Exercise text Start Marker

Other films this month I like include:
Buster Keaton's The Cameraman (1928), beautiful and funny, on Oct 4

On the 5th are two corrosive views of America:  John Huston's Wise Blood, 1979, from the Flannery O'Connor novel, and Phil Karlson's expose/film noir The Phenix City Story,1955.

On the 6th is Fritz Lang's Fury (1936) and Alfred Hitchcock's topical Foreign Correspondent, 1940, with production design by William Cameron Menzies.

On the 8th is Tod Browning's bizarre Unknown, one of several bizarre films by this director in October.

On the 9th is George Cukor's The Marrying Kind, 1952, a film unusual in its subject of marriage in the working class.

10th:  Nicholas Ray's rich and complex Bitter Victory, 1957, followed on the 11th by Roberto Rossellini's The Flowers of St. Francis, 1956.

The 13th has Anthony Mann's terrific film noir Raw Deal, 1948 and Citizen Kane, 1941, which never totally reveals its mysteries no matter how many times one sees it.

On the 14th is Roman Polanski's The Fearless Vampire Killers,1966, both scary and funny.

On the 16th is Chaplin's The Great Dictator, 1940, moving and funny, and two interesting variations on Frankenstein by Terence Fisher:  The Curse of Frankenstein, 1957, and The Revenge of Frankenstein, 1958

On the 17th is Howard Hawks's Only Angels Have Wings, 1939, probably the best civilian aviation film, and Raoul Walsh's The Strawberry Blonde, 1941, a lovely valentine about Walsh's youth.

On the 19th is Edgar Ulmer's Detour, an intensive film noir made on a shoestring and on the 21st is Georges Franju's mysterious and beautiful Eyes Without a Face, 1960.

On the 23rd are two stylish and elegant comedies:  Preston Sturges's The Lady Eve, 1941, and Vincente Minnelli's Father of the Bride, 1950.

Exercise text End Marker

Prompt A:
Answer these questions about the October film listings:
(i) Which Buster Keaton film is scheduled for Oct 4?
(ii) Who did the production design for Foreign Correspondent?
(iii) Which two comedies are shown on the 23rd?
Prompt B: Copy the film listings word for word, starting at "On the 6th is" and ending at "director in October.".

Study material Start Marker

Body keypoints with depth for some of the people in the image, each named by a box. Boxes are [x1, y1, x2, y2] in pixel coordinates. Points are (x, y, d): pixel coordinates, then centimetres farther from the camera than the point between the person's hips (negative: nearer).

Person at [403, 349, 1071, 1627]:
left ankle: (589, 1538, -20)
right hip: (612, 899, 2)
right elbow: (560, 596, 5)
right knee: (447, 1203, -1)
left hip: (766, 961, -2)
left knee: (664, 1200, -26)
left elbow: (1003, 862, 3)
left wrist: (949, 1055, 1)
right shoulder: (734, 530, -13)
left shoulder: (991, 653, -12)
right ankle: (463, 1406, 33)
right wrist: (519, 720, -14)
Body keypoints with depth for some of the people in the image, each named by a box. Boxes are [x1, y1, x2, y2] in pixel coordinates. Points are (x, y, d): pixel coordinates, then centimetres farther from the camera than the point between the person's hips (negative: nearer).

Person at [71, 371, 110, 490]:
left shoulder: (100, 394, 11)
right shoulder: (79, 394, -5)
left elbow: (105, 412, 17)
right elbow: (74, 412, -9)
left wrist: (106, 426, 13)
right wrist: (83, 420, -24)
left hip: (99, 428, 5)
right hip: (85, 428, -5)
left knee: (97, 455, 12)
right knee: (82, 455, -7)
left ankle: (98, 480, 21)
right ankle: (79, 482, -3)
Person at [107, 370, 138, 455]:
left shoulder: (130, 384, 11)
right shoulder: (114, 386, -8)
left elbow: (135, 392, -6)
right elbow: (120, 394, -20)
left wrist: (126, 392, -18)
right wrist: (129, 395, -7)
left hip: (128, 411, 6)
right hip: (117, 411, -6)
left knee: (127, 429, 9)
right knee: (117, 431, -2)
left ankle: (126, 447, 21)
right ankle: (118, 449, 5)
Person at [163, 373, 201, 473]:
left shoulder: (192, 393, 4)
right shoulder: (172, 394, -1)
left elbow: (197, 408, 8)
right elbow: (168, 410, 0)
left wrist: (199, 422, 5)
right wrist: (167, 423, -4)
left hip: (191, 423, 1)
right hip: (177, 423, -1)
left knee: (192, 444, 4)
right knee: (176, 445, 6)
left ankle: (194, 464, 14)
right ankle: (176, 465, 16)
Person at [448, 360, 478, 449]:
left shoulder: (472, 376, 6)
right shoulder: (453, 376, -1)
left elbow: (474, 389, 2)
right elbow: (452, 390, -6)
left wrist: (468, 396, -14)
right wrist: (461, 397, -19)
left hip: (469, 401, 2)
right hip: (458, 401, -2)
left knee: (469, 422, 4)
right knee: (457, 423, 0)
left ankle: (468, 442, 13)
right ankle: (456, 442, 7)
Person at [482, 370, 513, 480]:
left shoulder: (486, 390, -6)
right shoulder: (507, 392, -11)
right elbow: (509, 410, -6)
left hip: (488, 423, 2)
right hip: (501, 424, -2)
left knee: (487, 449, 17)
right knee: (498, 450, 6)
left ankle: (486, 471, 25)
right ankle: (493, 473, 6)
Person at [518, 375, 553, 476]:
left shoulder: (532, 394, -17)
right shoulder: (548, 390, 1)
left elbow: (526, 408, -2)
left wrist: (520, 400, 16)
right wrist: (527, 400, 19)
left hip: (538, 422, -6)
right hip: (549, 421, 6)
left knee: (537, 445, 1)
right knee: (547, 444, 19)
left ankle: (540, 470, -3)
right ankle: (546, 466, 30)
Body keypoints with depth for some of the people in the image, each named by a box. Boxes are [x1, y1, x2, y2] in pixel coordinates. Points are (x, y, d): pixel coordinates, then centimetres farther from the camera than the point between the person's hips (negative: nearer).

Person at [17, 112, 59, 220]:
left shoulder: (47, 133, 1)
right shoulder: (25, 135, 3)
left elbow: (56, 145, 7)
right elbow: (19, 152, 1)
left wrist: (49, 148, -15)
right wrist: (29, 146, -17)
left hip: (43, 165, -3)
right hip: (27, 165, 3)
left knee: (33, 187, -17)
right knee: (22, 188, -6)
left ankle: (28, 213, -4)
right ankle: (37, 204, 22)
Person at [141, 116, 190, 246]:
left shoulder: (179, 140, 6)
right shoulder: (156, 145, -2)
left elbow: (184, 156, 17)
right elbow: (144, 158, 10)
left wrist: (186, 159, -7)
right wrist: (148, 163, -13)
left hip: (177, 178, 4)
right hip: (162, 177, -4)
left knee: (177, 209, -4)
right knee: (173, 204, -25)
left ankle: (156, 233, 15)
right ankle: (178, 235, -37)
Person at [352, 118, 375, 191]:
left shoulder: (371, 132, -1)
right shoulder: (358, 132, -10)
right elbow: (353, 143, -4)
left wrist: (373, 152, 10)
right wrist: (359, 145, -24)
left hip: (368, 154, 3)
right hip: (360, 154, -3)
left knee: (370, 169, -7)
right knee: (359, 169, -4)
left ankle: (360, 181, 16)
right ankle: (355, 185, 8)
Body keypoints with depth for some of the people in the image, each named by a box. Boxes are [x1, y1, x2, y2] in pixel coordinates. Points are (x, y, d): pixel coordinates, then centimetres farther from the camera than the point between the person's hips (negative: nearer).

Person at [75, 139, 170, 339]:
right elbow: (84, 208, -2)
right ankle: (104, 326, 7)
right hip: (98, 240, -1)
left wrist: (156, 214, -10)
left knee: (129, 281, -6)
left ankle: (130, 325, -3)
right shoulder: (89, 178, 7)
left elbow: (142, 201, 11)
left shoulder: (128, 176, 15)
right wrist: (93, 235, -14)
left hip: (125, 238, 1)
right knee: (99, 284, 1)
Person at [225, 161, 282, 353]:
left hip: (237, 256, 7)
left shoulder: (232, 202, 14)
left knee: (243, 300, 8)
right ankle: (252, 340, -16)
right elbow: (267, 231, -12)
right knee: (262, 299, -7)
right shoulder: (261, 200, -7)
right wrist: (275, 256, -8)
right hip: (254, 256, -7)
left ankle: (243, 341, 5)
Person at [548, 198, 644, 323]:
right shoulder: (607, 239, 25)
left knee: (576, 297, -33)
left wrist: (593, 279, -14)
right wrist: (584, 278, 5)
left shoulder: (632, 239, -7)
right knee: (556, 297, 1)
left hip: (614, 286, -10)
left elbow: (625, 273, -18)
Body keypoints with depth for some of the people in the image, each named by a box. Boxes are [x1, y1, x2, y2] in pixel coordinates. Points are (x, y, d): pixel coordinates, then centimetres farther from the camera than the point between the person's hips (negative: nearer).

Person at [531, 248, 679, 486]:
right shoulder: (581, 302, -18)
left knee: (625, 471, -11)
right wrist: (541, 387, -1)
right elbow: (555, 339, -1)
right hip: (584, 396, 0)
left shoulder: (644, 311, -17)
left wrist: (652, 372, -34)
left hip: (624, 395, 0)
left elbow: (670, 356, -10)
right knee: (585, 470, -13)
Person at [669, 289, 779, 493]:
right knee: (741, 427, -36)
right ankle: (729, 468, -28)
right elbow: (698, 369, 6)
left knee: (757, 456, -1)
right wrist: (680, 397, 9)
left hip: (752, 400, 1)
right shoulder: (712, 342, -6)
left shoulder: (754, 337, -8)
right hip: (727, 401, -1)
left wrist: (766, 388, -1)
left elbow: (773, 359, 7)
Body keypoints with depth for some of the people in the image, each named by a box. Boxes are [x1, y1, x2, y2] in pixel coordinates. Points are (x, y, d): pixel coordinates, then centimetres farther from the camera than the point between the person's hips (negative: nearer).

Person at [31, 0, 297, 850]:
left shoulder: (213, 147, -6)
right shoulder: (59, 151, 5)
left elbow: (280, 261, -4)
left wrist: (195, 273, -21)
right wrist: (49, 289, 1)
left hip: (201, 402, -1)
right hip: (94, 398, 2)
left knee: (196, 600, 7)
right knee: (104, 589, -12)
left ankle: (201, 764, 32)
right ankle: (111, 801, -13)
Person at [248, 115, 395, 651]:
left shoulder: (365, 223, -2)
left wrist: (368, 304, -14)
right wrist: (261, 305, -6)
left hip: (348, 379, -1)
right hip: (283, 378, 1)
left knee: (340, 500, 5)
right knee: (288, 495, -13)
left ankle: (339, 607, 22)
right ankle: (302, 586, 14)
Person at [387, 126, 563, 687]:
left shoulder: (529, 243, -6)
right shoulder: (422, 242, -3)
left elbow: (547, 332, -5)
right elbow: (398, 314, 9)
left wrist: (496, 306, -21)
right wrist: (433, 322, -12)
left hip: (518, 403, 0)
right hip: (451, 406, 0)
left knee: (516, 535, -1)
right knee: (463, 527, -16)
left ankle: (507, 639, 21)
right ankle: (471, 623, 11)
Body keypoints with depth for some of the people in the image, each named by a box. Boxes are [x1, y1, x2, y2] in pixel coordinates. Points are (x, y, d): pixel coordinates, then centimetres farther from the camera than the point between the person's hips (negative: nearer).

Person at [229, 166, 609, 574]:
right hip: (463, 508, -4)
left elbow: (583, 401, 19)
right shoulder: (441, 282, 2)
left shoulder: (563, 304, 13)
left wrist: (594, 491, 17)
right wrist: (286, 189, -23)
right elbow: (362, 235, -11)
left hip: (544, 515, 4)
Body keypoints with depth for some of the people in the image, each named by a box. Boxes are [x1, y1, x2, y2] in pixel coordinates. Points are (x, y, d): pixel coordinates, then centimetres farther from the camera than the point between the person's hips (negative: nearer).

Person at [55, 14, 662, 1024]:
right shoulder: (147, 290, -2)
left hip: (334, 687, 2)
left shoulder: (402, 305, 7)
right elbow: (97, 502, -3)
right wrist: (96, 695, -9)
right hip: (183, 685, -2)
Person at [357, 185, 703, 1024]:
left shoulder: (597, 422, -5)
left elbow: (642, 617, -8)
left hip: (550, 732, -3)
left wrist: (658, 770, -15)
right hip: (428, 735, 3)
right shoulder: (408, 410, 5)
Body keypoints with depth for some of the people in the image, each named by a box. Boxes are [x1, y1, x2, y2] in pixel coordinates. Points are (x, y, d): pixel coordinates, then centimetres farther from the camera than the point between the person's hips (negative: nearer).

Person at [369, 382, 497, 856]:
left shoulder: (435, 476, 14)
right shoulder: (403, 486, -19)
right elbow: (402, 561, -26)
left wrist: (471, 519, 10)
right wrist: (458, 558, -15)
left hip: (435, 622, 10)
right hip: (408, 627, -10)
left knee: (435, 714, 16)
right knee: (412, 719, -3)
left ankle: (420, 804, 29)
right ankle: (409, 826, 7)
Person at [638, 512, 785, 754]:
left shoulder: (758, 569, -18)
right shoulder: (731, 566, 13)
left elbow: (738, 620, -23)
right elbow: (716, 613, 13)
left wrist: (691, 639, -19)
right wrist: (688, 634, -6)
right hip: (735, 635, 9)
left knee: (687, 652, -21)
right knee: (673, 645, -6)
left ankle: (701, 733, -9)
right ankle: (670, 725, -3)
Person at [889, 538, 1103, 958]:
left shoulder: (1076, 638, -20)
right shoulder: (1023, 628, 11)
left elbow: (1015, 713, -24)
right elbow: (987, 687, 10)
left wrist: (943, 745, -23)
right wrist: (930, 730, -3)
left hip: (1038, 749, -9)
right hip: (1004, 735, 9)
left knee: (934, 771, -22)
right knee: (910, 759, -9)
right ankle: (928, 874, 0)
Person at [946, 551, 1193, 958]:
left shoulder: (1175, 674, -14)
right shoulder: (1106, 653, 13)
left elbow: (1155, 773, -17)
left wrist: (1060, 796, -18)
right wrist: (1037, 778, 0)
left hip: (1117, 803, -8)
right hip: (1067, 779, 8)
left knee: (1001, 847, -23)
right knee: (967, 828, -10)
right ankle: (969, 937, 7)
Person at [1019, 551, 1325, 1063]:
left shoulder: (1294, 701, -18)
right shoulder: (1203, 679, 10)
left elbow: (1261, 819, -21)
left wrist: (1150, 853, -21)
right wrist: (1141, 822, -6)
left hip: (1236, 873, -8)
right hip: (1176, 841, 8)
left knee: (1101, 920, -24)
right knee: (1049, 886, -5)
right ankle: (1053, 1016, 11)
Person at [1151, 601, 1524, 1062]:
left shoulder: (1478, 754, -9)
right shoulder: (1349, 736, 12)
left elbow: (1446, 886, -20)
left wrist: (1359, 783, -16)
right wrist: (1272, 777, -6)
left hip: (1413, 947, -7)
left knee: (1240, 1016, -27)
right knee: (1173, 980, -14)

Study material End Marker

Response A:
(i) The Cameraman (1928)
(ii) William Cameron Menzies
(iii) Preston Sturges's The Lady Eve and Vincente Minnelli's Father of the Bride

Response B:
On the 6th is Fritz Lang's Fury (1936) and Alfred Hitchcock's topical Foreign Correspondent, 1940, with production design by William Cameron Menzies.

On the 8th is Tod Browning's bizarre Unknown, one of several bizarre films by this director in October.